Start of DATA UNDER STUDY
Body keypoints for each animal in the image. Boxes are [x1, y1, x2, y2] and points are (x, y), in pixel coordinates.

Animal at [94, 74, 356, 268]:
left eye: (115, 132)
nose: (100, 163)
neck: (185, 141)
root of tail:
End of DATA UNDER STUDY
Start of DATA UNDER STUDY
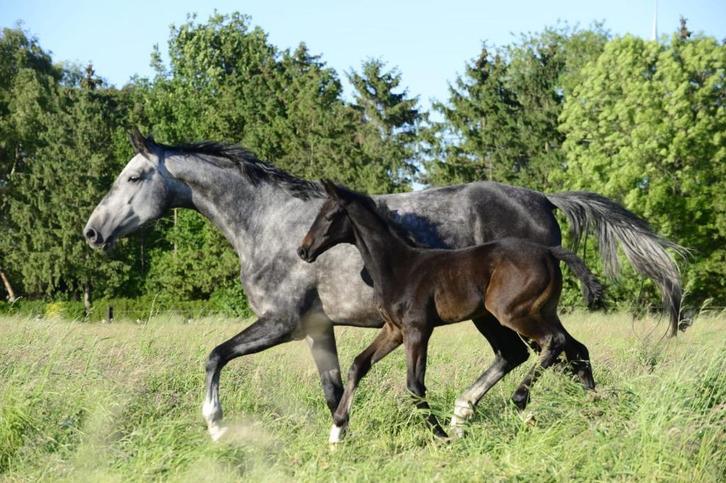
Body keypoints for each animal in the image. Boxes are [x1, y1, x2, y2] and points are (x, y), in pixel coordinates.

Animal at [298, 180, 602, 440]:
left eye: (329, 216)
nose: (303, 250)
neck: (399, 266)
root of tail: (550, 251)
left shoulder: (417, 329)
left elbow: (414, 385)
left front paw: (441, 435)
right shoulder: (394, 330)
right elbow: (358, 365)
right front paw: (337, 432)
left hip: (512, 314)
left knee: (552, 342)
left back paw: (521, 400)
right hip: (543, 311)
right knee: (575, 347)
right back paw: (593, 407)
End of DATA UNDER STUDY
Start of DATA UNDER STUDY
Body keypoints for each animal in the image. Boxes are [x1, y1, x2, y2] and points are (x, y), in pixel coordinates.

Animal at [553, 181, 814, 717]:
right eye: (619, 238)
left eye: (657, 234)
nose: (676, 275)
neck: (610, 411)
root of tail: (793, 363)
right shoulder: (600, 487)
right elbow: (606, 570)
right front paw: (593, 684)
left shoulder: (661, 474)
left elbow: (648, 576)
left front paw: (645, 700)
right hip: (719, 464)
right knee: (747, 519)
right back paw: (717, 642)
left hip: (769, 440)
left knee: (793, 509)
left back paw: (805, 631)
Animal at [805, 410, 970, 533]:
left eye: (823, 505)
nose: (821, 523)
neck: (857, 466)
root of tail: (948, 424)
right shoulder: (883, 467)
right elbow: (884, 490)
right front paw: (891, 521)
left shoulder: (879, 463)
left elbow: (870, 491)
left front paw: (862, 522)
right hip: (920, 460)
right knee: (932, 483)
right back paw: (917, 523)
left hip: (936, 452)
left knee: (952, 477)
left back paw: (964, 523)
End of DATA UNDER STUDY
**ASSIGNMENT**. All lines above from the one holding "left knee: (552, 342)" to the one holding "right back paw: (593, 407)", inclusive, are to be copied exactly; no other line is wanted.

**EXERCISE RESULT**.
left knee: (552, 342)
left back paw: (521, 400)
right hip: (543, 311)
right knee: (575, 347)
right back paw: (593, 407)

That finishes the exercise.